In the event of my death, I have decided to write this to you, my family, while still alive. I want to be remembered for who I am: a mostly moral person.
No matter how I die, whether it is within high school or college or afterward, I have a request.
I have no desire to be embalmed or made up. I’m not getting post mortem Botox. I do not want to be buried in a plot next to my mother or father. Modern day burial not only hurts the environment via embalming fluid, but it is also very wasteful. Why should they put me in a metal casket and douse it with concrete? Why not use these resources for living progress and innovation? Why not build a skyscraper or a rocket to Mars with those materials? Maybe I’ll be immortalized by sending my poetry on a golden record in a new Voyager.

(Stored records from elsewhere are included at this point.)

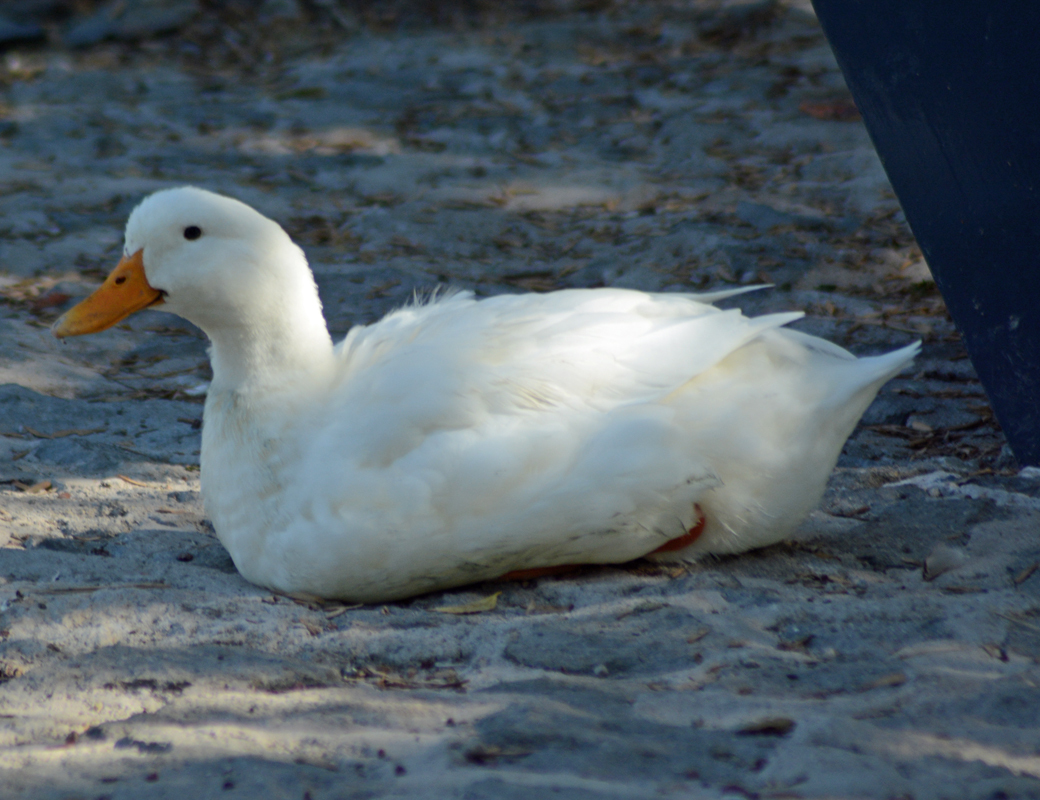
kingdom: Animalia
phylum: Chordata
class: Aves
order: Anseriformes
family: Anatidae
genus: Anas
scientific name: Anas platyrhynchos
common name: Mallard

I have no desire to be cremated. The fossil fuels used for a single cremation, even on aborted fetuses and stillborn babies is enough to drive a car for 500 miles. Why not celebrate my life with a road trip instead?
Lower my body into the ground in a wicker casket, with my cat’s remains in my arms, straight into the ground. Right in the dirt with the worms. You can commemorate my short time on Earth with a plaque or a headstone. Use my body’s decomposition to grow trees and wildflowers. Sit a few chairs and a table by my graveside and watch nature take me back.
I was born an animal. For the majority of my childhood, up until 17, I consumed animals. Let the cows, chickens, pigs, and whitetail deer have their nip at me. After all we have all done to these creatures, give them the chance they deserve. We deserve to give back to the world if we want, and we should do it before it’s too late.
Finally, as a writer, what’s death without a good epitaph? Though I love the Slaughterhouse Five epitaph, I feel that plagiarizing one of my favorite fellow Hoosiers would be disgraceful.
Here is my own:
I am not an ivy, I am a tree with roots. Let me feed you as you have fed me.
That is all. I am resting well now, so I have to tell you: good night.